The Russian Revolution was fresh in every American's mind when, in April 1919, an explosive device was left in the mailbox of a Georgia senator. It blew off the hands of a maid who collected it. Within the space of a few days, 34 similar mail bombs were intercepted. Some had been directed at tycoons like John D. Rockefeller and political leaders like Supreme Court Justice Oliver Wendell Holmes. Another exploded in front of Palmer's very home.

Palmer suspected the Anarchist movement, then a visible force in American society. On Nov. 7, 1919, the second anniversary of the Russian Revolution, more than 10,000 suspected communists and anarchists were arrested. On Jan. 2, 1920, another 6,000 were arrested. These operations became known as "The Palmer Raids," and were led, in part, by J. Edgar Hoover, then head of the Justice Department's Alien Radical division. Many detainees held without trial for a long while. Most were eventually released, but 247 were deported to the Soviet Union.
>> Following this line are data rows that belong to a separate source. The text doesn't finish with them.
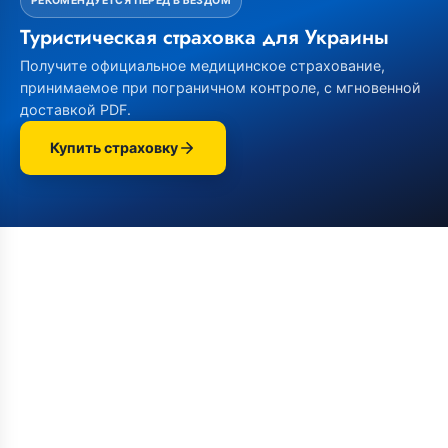
РЕКОМЕНДУЕТСЯ ПЕРЕД ВЪЕЗДОМ
Туристическая страховка для Украины
Получите официальное медицинское страхование,
принимаемое при пограничном контроле, с мгновенной
доставкой PDF.
Купить страховку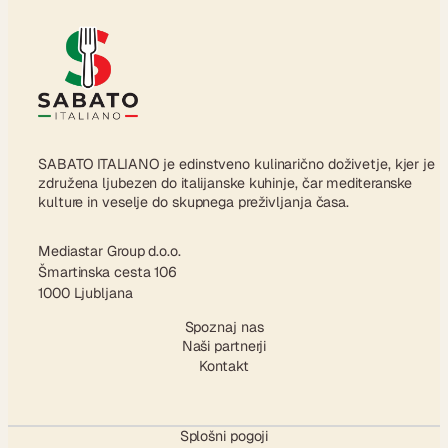
SABATO ITALIANO je edinstveno kulinarično doživetje, kjer je
združena ljubezen do italijanske kuhinje, čar mediteranske
kulture in veselje do skupnega preživljanja časa.
Mediastar Group d.o.o.
Šmartinska cesta 106
1000 Ljubljana
Spoznaj nas
Naši partnerji
Kontakt
Splošni pogoji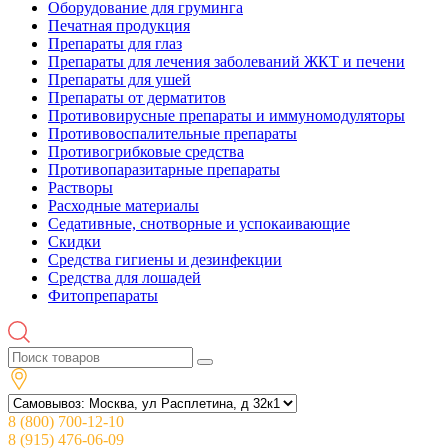
Оборудование для груминга
Печатная продукция
Препараты для глаз
Препараты для лечения заболеваний ЖКТ и печени
Препараты для ушей
Препараты от дерматитов
Противовирусные препараты и иммуномодуляторы
Противовоспалительные препараты
Противогрибковые средства
Противопаразитарные препараты
Растворы
Расходные материалы
Седативные, снотворные и успокаивающие
Скидки
Средства гигиены и дезинфекции
Средства для лошадей
Фитопрепараты
8 (800) 700-12-10
8 (915) 476-06-09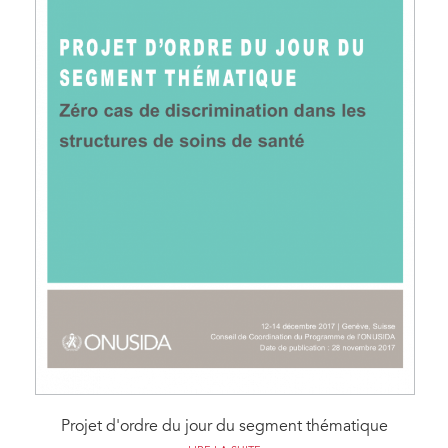
Projet d'ordre du jour du segment thématique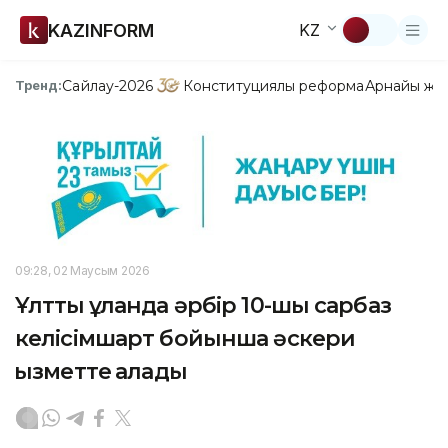
KAZINFORM
KZ
Сайлау-2026
Конституциялық реформа
Арнайы жо
Тренд:
09:28, 02 Маусым 2026
Ұлттық ұланда әрбір 10-шы сарбаз
келісімшарт бойынша әскери
қызметте қалады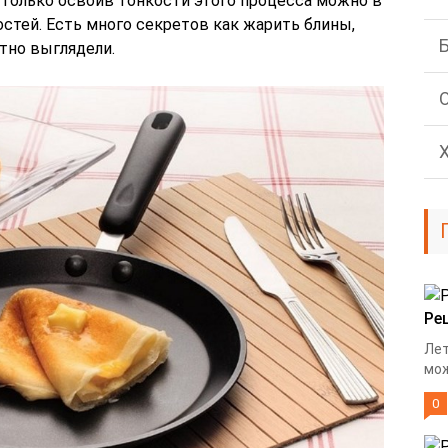
 Только освоив тонкости этого процесса можно в
стей. Есть много секретов как жарить блины,
тно выглядели.
Ре
Лет
мож
0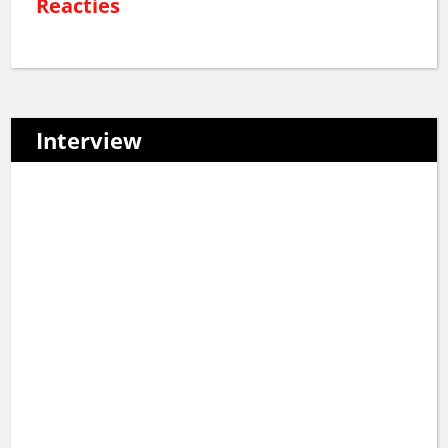
Reacties
Interview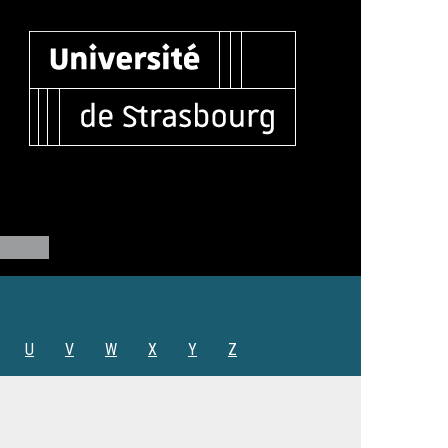
U
V
W
X
Y
Z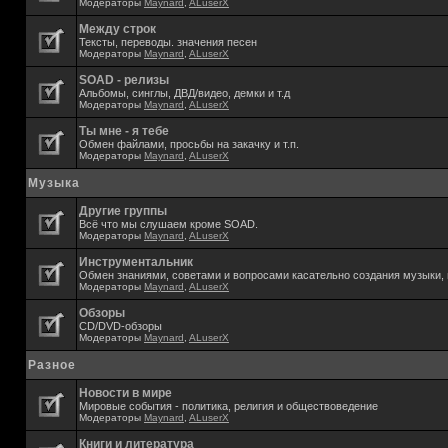
Модераторы
Maynard
,
ALuserX
Между строк
Тексты, переводы. значения песен
Модераторы
Maynard
,
ALuserX
SOAD - релизы
Альбомы, синглы, ДВД/видео, демки и т.д
Модераторы
Maynard
,
ALuserX
Ты мне - я тебе
Обмен файлами, просьбы на закачку и т.п.
Модераторы
Maynard
,
ALuserX
Музыка
Другие группы
Всё что мы слушаем кроме SOAD.
Модераторы
Maynard
,
ALuserX
Инструментальник
Обмен знаниями, советами и вопросами касательно создания музыки, 
Модераторы
Maynard
,
ALuserX
Обзоры
CD/DVD-обзоры
Модераторы
Maynard
,
ALuserX
Разное
Новости в мире
Мировые события - политика, религия и обществоведение
Модераторы
Maynard
,
ALuserX
Книги и литература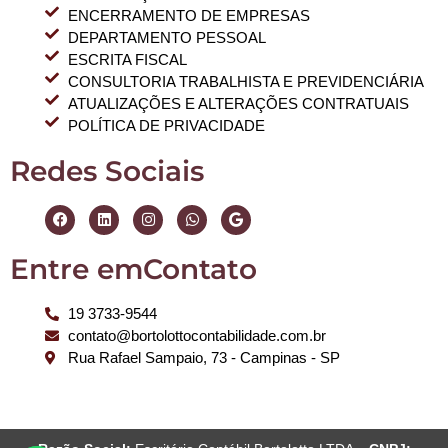
ENCERRAMENTO DE EMPRESAS
DEPARTAMENTO PESSOAL
ESCRITA FISCAL
CONSULTORIA TRABALHISTA E PREVIDENCIÁRIA
ATUALIZAÇÕES E ALTERAÇÕES CONTRATUAIS
POLÍTICA DE PRIVACIDADE
Redes Sociais
Entre emContato
19 3733-9544
contato@bortolottocontabilidade.com.br
Rua Rafael Sampaio, 73 - Campinas - SP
Among them was author and orator Emma Goldman.

Palmer then announced that a Communist revolution was due to strike Yankee soil on May 1, 1920—a claim which caused widespread panic and led to the expulsion of five elected Socialists from the New York legislature. The uprising, of course, never occurred. For a while, Palmer was considered a rising Presidential candidate, but as criticism of the raids mounted, his star fell.

Several current publications have drawn parallels between Palmer's activities and Attorney General John Ashcroft's recent actions. Plasticene was founded in Chicago in 1995. The group is known for athleticism and daring and trucks in, as the company puts it, "the body in action, objects in motion, light as revelation and sound as sensation." This is Plasticene's New York debut.